* Extract to read *
A ScriptList table consists of a count of the scripts represented by the glyphs in the font (ScriptCount) and an array of records (ScriptRecord), one for each script for which the font defines script-specific features (a script without script-specific features does not need a ScriptRecord). Each ScriptRecord consists of a ScriptTag that identifies a script, and an offset to a Script table. The ScriptRecord array is stored in alphabetic order of the script tags.
A Script table with the script tag DFLT (default) may be used in a font to define features that are not script-specific. An application should use a DFLT script table if there is not a script table associated with the specific script of the text being formatted, or if the text does not have a specific script (for example, it contains only symbols or punctuation).
Note: If symbols or punctuation have a Unicode script property “Common” but are used together with characters of a specific script, features that apply to those symbol or punctuation characters should not necessarily be organized under the DFLT script, but can be organized under the specific script. Applications may process script-neutral characters together with immediately-preceding or following script-specific characters for better processing efficiency. In that case, an application would look for features that operate on the neutral characters by using the Script table for the specific script. The DFLT script would still be used if the text contained only the neutral characters, however.
If there is a DFLT script table, it must have a default language system table (defaultLangSysOffset must not equal NULL—see below).
As languages are written using particular scripts, it is normally expected that language-specific typographic effects will be associated with a particular script, not with the generic DFLT script. For this reason, a DFLT script table should normally have only the default language system table, not language-specific tables. However, a font may have a DFLT script table with non-default language system tables, and an application may use features associated with one of these if the DFLT script table is applicable — no script table is present for the specific script, or there is no specific script in the text context — and if one of the particular language systems is specified. Under such conditions, applications should support use of a non-default language system table that is associated with DFLT script if a font includes tables with this configuration.
Example 1 at the end of this chapter shows a ScriptList table and ScriptRecords for a Japanese font that uses three scripts.
ScriptList table
Type | Name | Description |
---|---|---|
uint16 | scriptCount | Number of ScriptRecords |
ScriptRecord | scriptRecords[scriptCount] | Array of ScriptRecords, listed alphabetically by script tag |
ScriptRecord
Type | Name | Description |
---|---|---|
Tag | scriptTag | 4-byte script tag identifier |
Offset16 | scriptOffset | Offset to Script table, from beginning of ScriptList |
Script table
A Script table may specify one or more language systems that define behaviors of the glyphs in a script for a particular language. It also references a default language system that defines behaviors of the script’s glyphs to be used in the absence of language-specific information.

* Directions for this task *
Please extend the passage on script tables, picking up right after its final sentence. The data that comes next is separate from the passage on script tables.

* Given records *
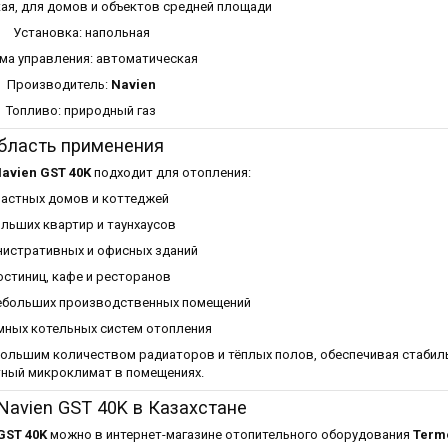
ая, для домов и объектов средней площади
Установка: напольная
ма управления: автоматическая
Производитель:
Navien
Топливо: природный газ
бласть применения
avien GST 40K
подходит для отопления:
частных домов и коттеджей
льших квартир и таунхаусов
истративных и офисных зданий
остиниц, кафе и ресторанов
небольших производственных помещений
ных котельных систем отопления
большим количеством радиаторов и тёплых полов, обеспечивая стабил
ный микроклимат в помещениях.
 Navien GST 40K в Казахстане
GST 40K
можно в интернет-магазине отопительного оборудования
Termo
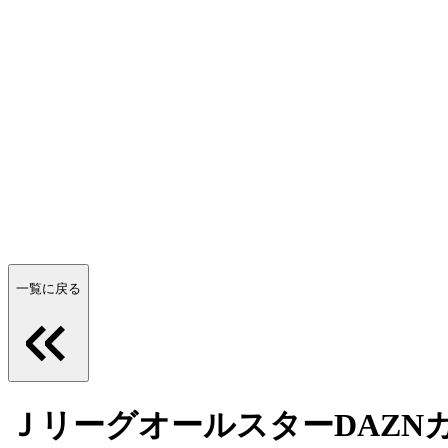
一覧に戻る
ＪリーグオールスターDAZN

* Answer box *
A Script table begins with an offset to the default language system table (defaultLangSysOffset), which defines the set of features that regulate the default behavior for the script. Next, a count of language-specific language systems is given (langSysCount), followed by a corresponding array of language system records (LangSysRecord). Each record specifies a language system using a language system tag (langSysTag), and specifies an offset to a language system table (LangSys). The LangSysRecord array must be sorted alphabetically by language system tag. If no language-specific behavior is defined, the langSysCount field is set to zero and the LangSysRecord array is empty.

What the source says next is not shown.